== Objective ==
Switch every "scientific name" in the records below to "binomial name" and reproduce all their other lines unchanged, omitting the pictures.
# START OF Data extract
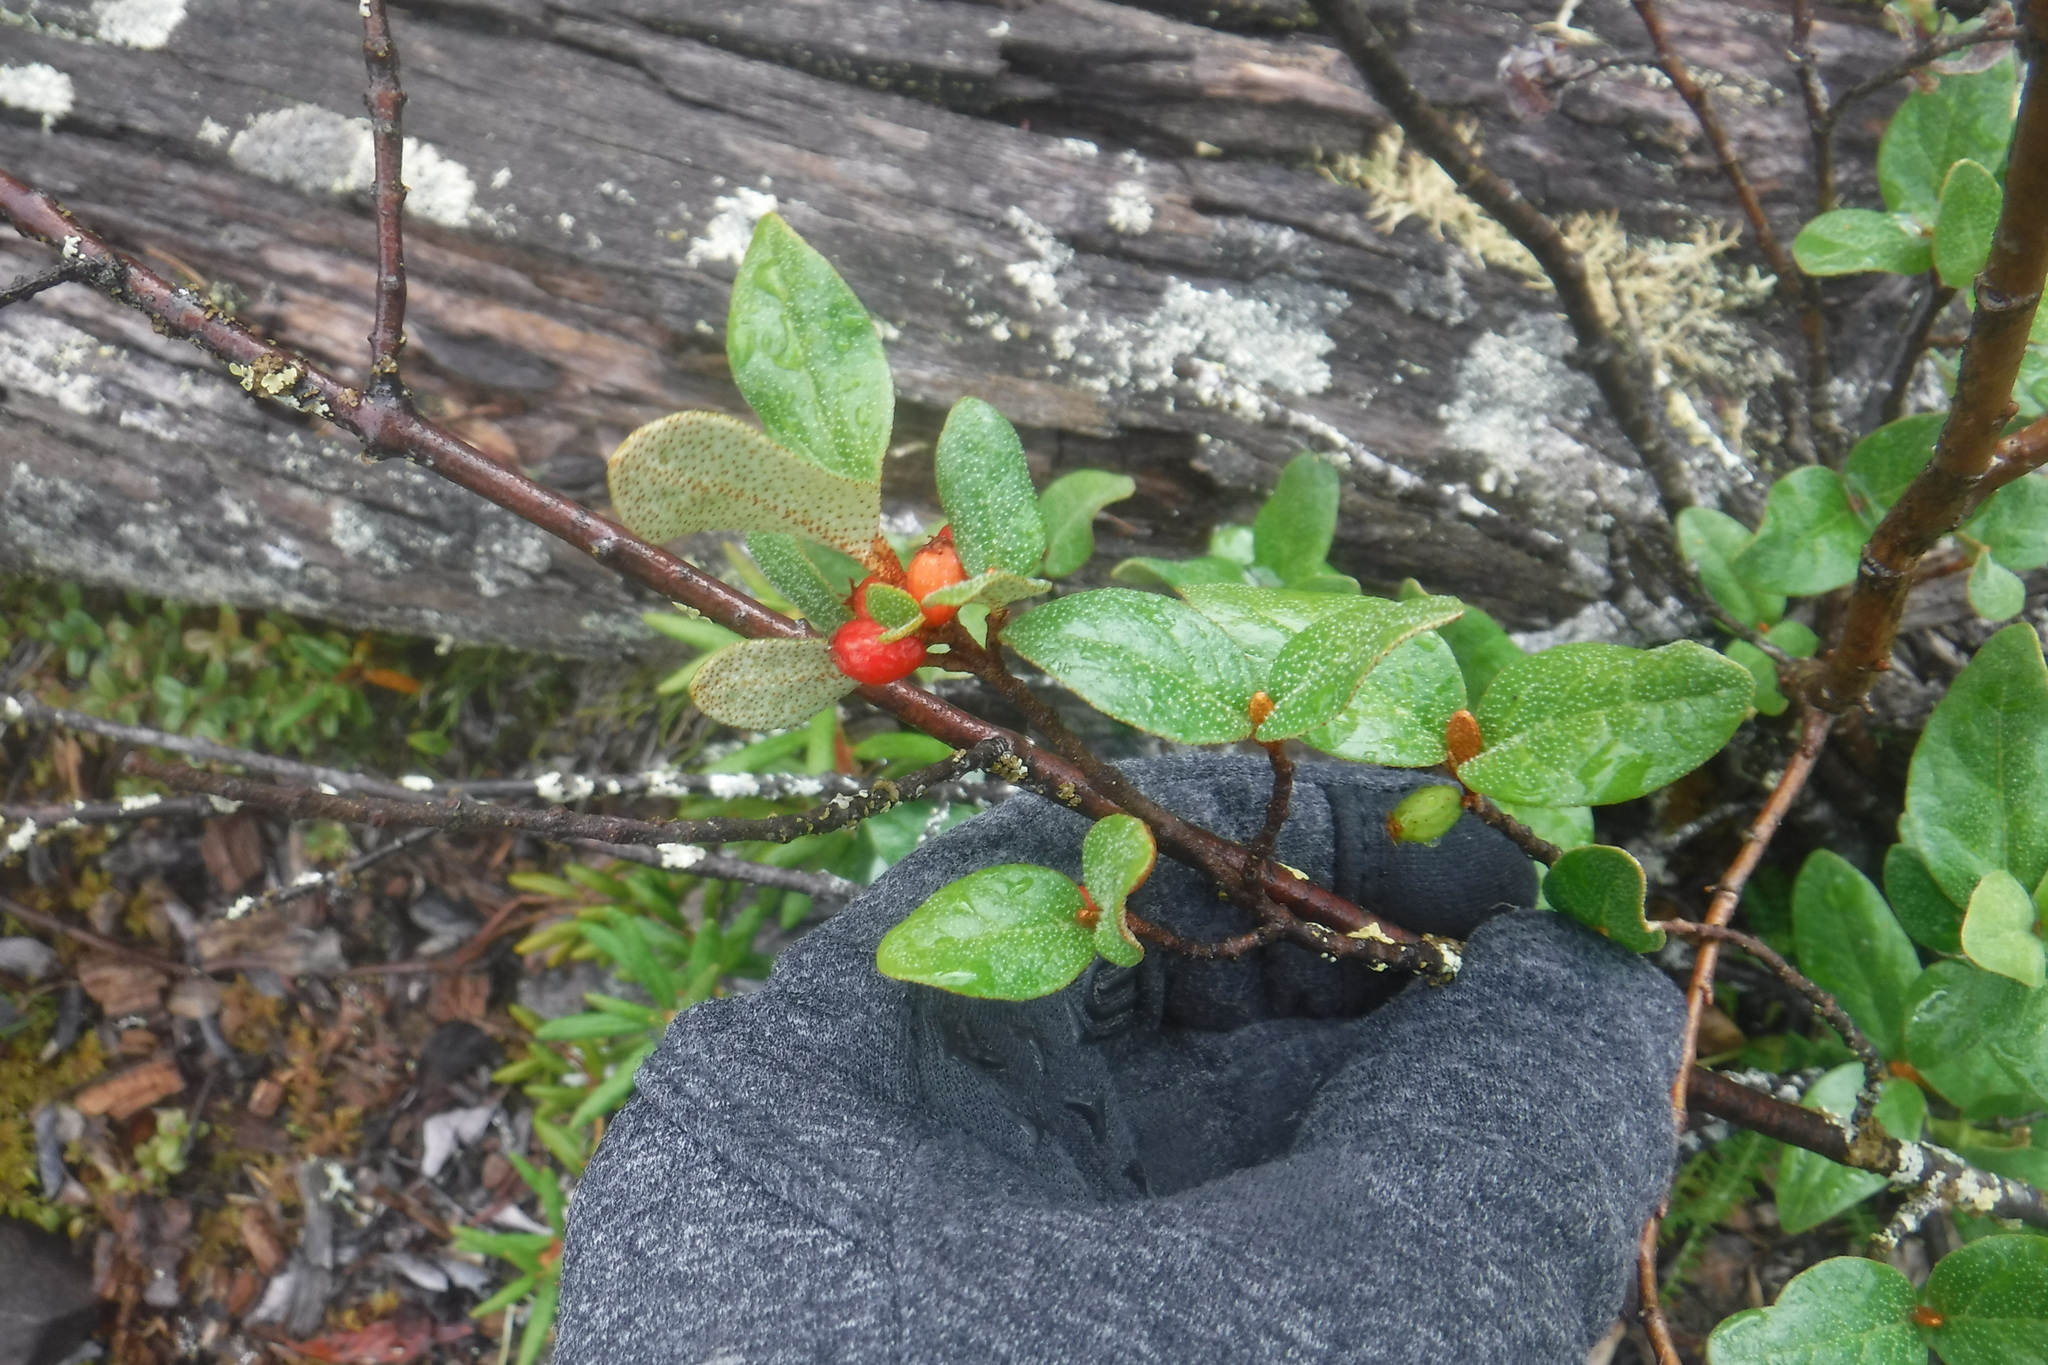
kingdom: Plantae
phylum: Tracheophyta
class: Magnoliopsida
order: Rosales
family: Elaeagnaceae
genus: Shepherdia
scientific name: Shepherdia canadensis
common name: Soapberry
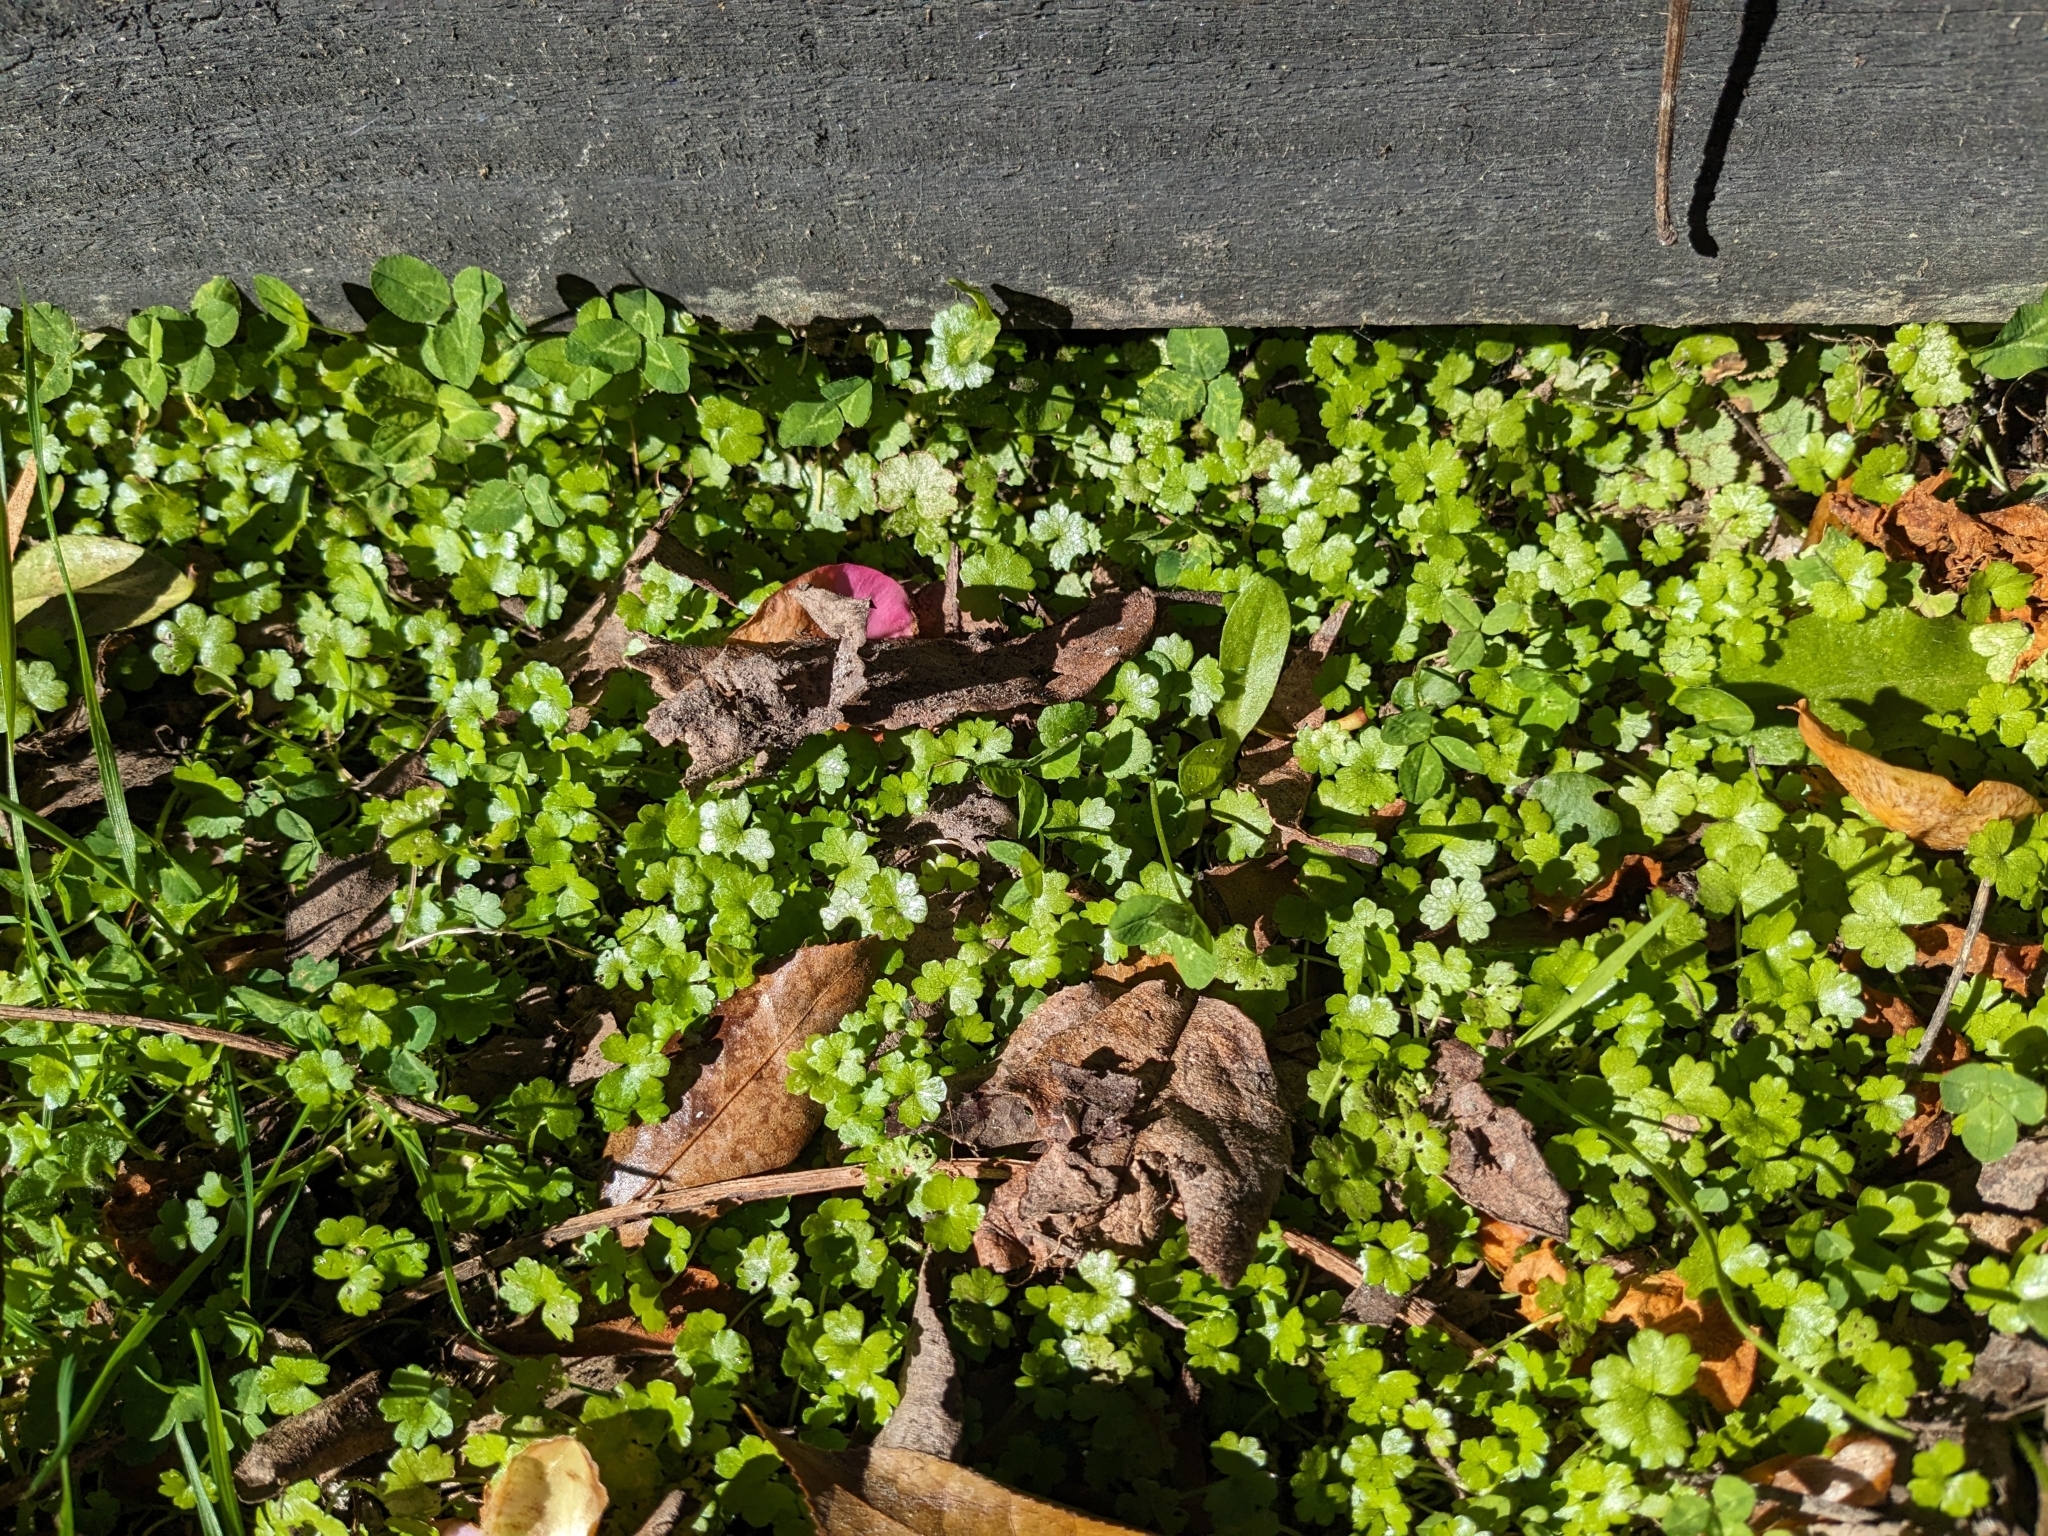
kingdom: Plantae
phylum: Tracheophyta
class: Magnoliopsida
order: Apiales
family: Araliaceae
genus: Hydrocotyle
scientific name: Hydrocotyle heteromeria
# END OF Data extract
== Finished answer ==
kingdom: Plantae
phylum: Tracheophyta
class: Magnoliopsida
order: Rosales
family: Elaeagnaceae
genus: Shepherdia
binomial name: Shepherdia canadensis
common name: Soapberry
kingdom: Plantae
phylum: Tracheophyta
class: Magnoliopsida
order: Apiales
family: Araliaceae
genus: Hydrocotyle
binomial name: Hydrocotyle heteromeria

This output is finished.